Treasury yields sink as traders hit the reset button on Fed odds

  • The March decision is now more or less a coin flip again
US2Y

It has been quite a dramatic last few days in the bond market, as Treasury yields are cratering now ahead of the US non-farm payrolls data later today. 2-year yields hit a high of 5.08% earlier in the week but have now fallen by over 30 bps to 4.76%. Meanwhile, 10-year yields have backed away from the 4% threshold in a fall to 3.81% currently.

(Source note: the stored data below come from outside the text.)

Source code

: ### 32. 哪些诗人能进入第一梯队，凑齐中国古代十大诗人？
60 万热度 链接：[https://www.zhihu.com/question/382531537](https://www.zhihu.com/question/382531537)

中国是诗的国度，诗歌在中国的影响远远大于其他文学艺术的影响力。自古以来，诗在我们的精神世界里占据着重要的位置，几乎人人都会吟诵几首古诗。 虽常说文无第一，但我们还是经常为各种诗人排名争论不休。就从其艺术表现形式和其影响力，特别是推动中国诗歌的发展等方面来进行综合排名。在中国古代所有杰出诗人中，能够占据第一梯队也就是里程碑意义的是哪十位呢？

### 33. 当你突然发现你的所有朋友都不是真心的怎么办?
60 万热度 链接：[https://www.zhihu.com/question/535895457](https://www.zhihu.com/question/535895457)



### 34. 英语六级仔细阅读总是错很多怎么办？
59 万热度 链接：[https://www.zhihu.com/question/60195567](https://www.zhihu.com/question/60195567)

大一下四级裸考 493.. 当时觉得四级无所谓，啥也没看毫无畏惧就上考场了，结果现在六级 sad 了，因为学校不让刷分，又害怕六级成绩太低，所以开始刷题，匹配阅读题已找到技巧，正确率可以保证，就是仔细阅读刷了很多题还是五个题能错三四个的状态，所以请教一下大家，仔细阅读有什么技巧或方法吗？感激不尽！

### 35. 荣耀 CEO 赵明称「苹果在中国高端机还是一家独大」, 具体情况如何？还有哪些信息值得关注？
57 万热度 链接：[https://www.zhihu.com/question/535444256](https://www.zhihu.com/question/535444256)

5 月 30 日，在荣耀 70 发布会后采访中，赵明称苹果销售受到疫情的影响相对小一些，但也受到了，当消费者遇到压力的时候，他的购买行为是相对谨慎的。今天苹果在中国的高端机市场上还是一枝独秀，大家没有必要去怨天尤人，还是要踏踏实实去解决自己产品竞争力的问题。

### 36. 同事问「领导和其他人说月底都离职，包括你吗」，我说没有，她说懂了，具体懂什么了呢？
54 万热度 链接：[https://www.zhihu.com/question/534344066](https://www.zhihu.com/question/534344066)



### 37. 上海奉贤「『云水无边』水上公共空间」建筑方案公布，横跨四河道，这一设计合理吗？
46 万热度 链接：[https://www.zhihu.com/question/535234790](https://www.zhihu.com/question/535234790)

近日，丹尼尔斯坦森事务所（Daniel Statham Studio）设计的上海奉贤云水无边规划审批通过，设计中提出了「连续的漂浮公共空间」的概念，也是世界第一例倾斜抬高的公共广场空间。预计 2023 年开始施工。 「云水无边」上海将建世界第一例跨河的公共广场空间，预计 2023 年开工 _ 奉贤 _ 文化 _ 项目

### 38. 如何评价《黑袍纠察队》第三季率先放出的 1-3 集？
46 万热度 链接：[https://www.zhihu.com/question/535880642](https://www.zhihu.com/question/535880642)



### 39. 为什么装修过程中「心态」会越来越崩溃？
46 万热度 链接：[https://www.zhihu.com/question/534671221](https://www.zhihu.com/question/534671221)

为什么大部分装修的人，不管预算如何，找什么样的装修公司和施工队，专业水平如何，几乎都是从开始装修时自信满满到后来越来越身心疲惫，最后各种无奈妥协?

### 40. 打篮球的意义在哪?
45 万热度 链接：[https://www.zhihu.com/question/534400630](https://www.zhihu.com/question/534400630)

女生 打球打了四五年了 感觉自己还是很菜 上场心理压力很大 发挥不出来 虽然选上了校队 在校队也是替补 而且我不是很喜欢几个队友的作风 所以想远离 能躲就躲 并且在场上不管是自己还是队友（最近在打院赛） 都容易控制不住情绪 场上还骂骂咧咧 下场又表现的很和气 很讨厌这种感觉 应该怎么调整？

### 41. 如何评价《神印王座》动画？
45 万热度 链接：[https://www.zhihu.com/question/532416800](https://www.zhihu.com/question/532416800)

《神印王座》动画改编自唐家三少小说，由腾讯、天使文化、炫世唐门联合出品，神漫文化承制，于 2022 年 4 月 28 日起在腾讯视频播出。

Oof.

Fed fund futures may still show that odds of a 50 bps rate hike are at around 63% (down from 76%) but market-implied probability is showing that a 50 bps move is now roughly 50%. That indicates a reset in the odds to basically being a coin flip right now, between a 25 bps and 50 bps move.

That being said, the drop in yields may indicate that something else is amiss here. This is looking like a full-fledged flight to safety with equities also getting pummeled. Wall Street saw a sharp decline in trading yesterday and S&P 500 futures are following that with another 29 points drop now, or 0.7%, ahead of European trading.

It is either a sign of traders fearing economic distress or perhaps there is a credit risk floating around in markets under the sheets.

In any case, there are certainly real nerves being felt right now ahead of the jobs report later in the day.